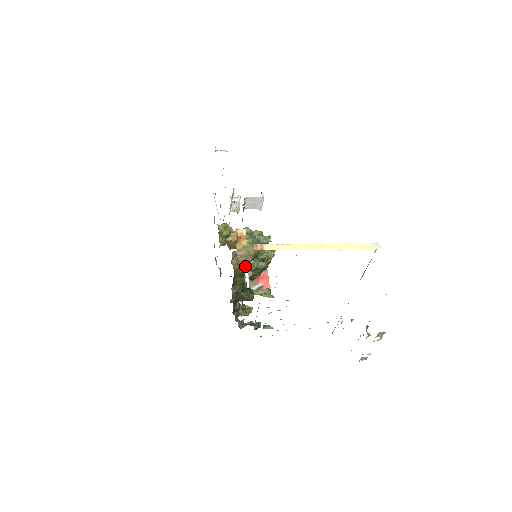
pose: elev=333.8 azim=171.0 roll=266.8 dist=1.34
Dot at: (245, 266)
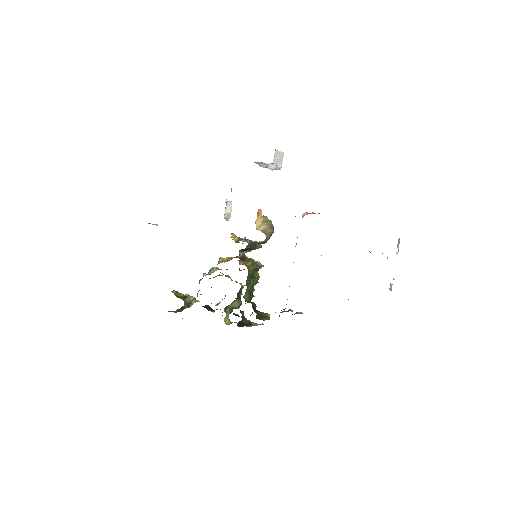
Dot at: occluded
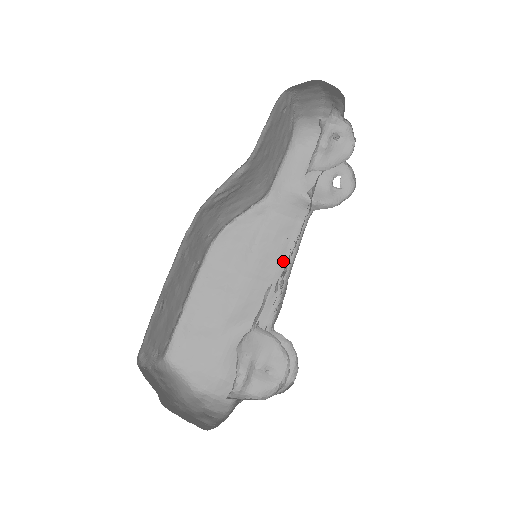
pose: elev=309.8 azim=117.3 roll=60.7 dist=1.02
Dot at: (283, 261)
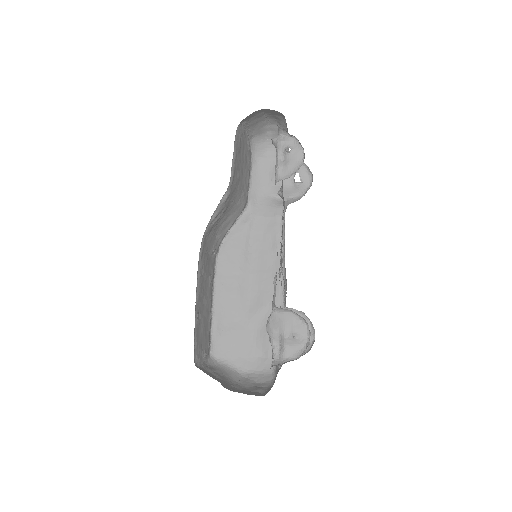
Dot at: (276, 252)
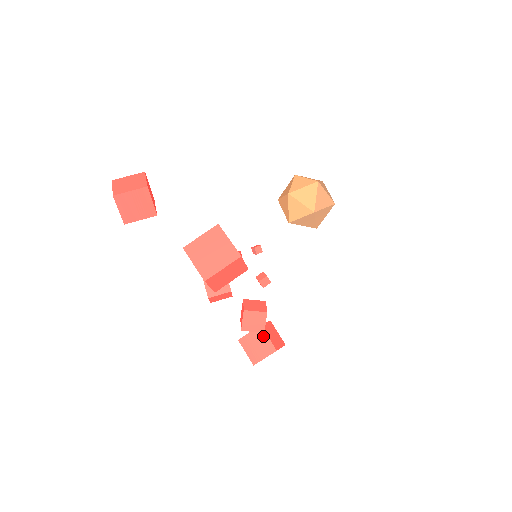
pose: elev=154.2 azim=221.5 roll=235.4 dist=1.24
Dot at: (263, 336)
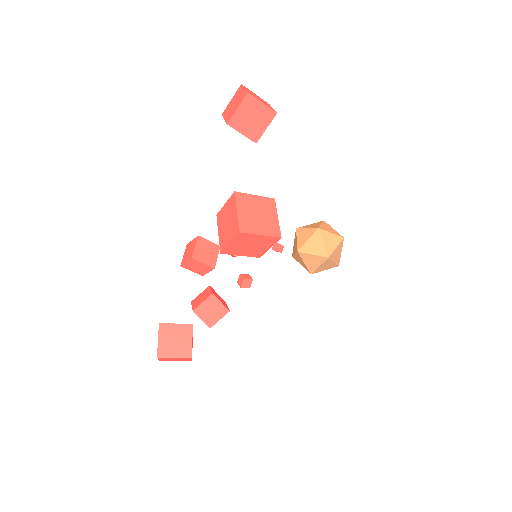
Dot at: (188, 335)
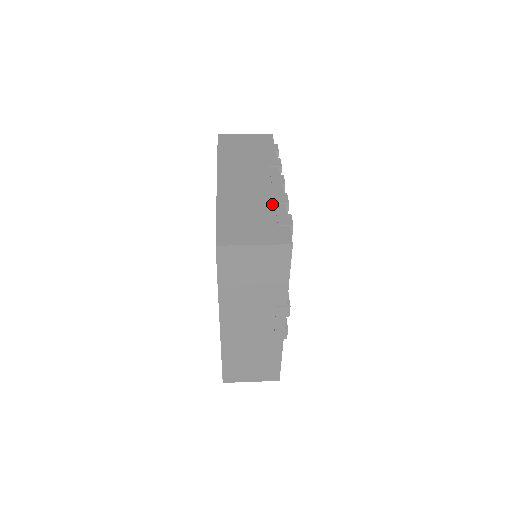
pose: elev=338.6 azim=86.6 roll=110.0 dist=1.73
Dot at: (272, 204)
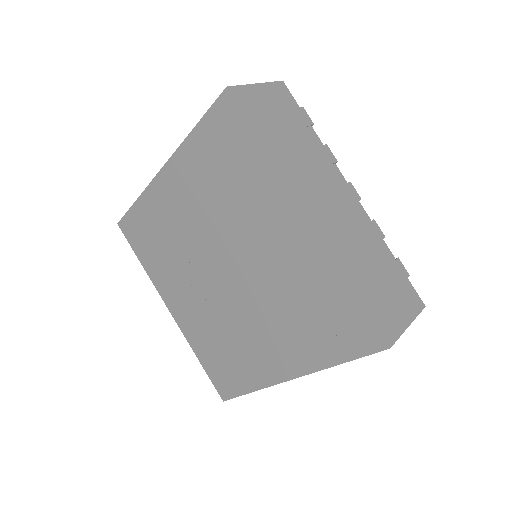
Dot at: (377, 245)
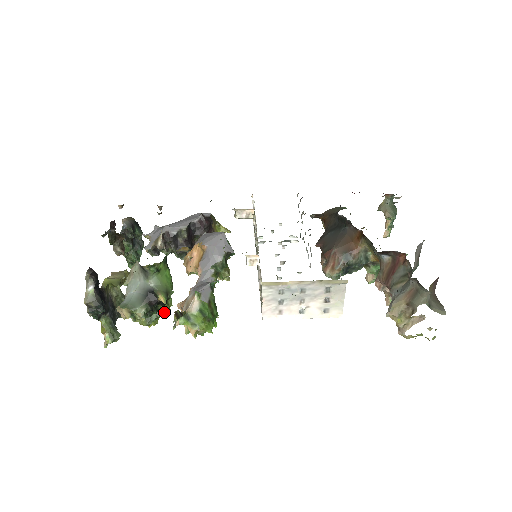
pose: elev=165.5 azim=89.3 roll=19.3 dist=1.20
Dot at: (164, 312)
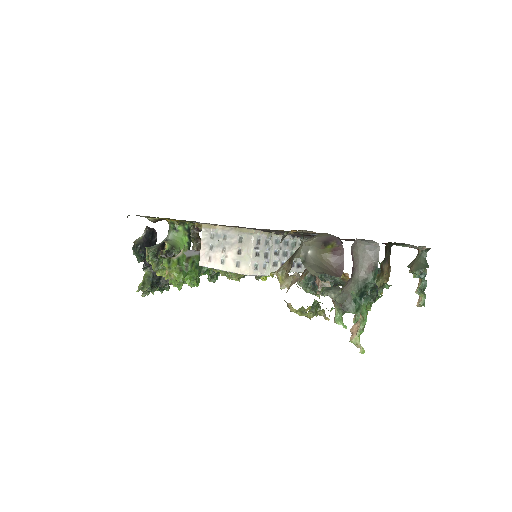
Dot at: occluded
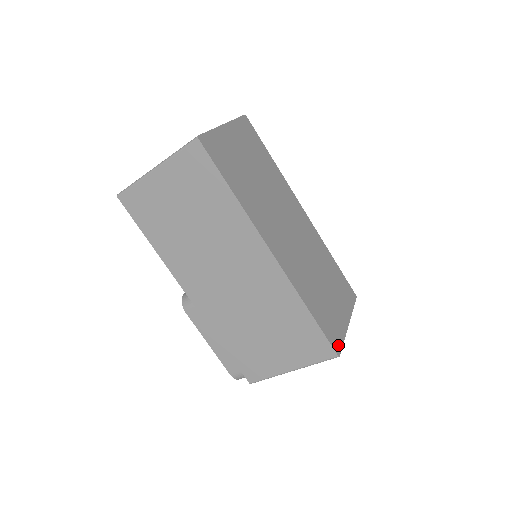
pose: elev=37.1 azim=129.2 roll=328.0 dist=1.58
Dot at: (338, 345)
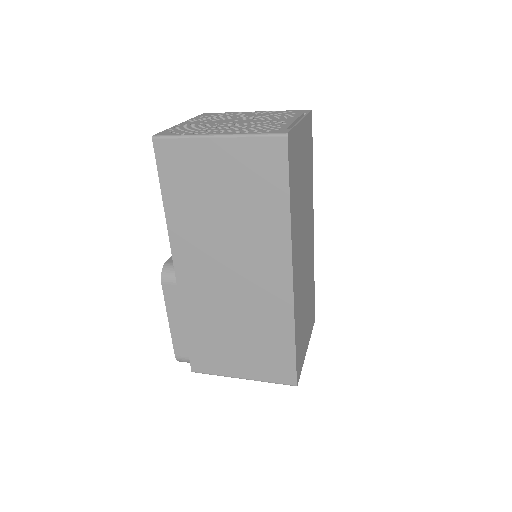
Dot at: (299, 374)
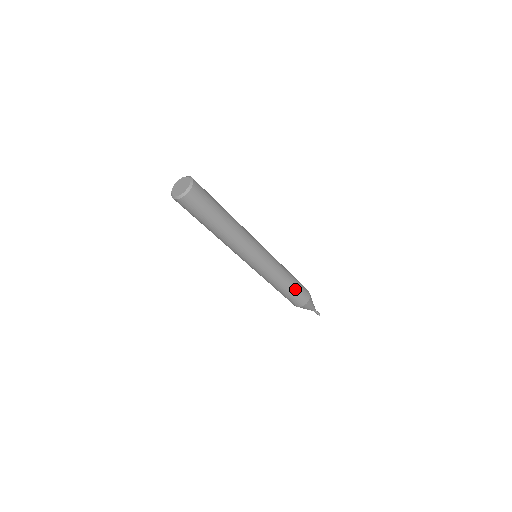
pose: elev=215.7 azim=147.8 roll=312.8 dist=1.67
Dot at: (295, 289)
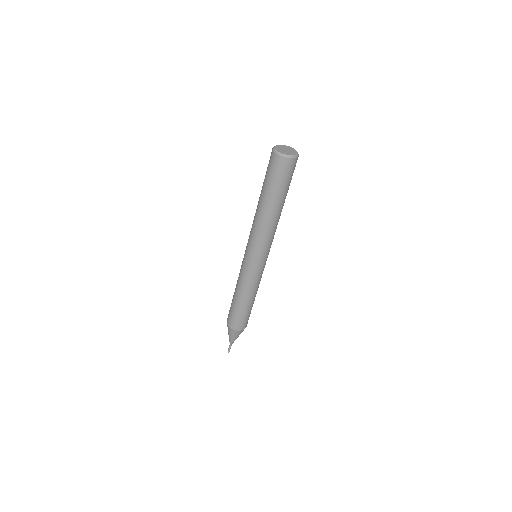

- _Problem details_
Copy the text of every row above word for word, leaving out the pictures.

- _Right answer_
pose: elev=333.8 azim=171.0 roll=266.8 dist=1.34
Dot at: (245, 266)
Dot at: occluded
pose: elev=309.8 azim=117.3 roll=60.7 dist=1.02
Dot at: (283, 261)
Dot at: (276, 252)
pose: elev=154.2 azim=221.5 roll=235.4 dist=1.24
Dot at: (263, 336)
Dot at: (188, 335)
pose: elev=338.6 azim=86.6 roll=110.0 dist=1.73
Dot at: (272, 204)
Dot at: (377, 245)
pose: elev=165.5 azim=89.3 roll=19.3 dist=1.20
Dot at: (164, 312)
Dot at: occluded
pose: elev=37.1 azim=129.2 roll=328.0 dist=1.58
Dot at: (338, 345)
Dot at: (299, 374)
pose: elev=215.7 azim=147.8 roll=312.8 dist=1.67
Dot at: (295, 289)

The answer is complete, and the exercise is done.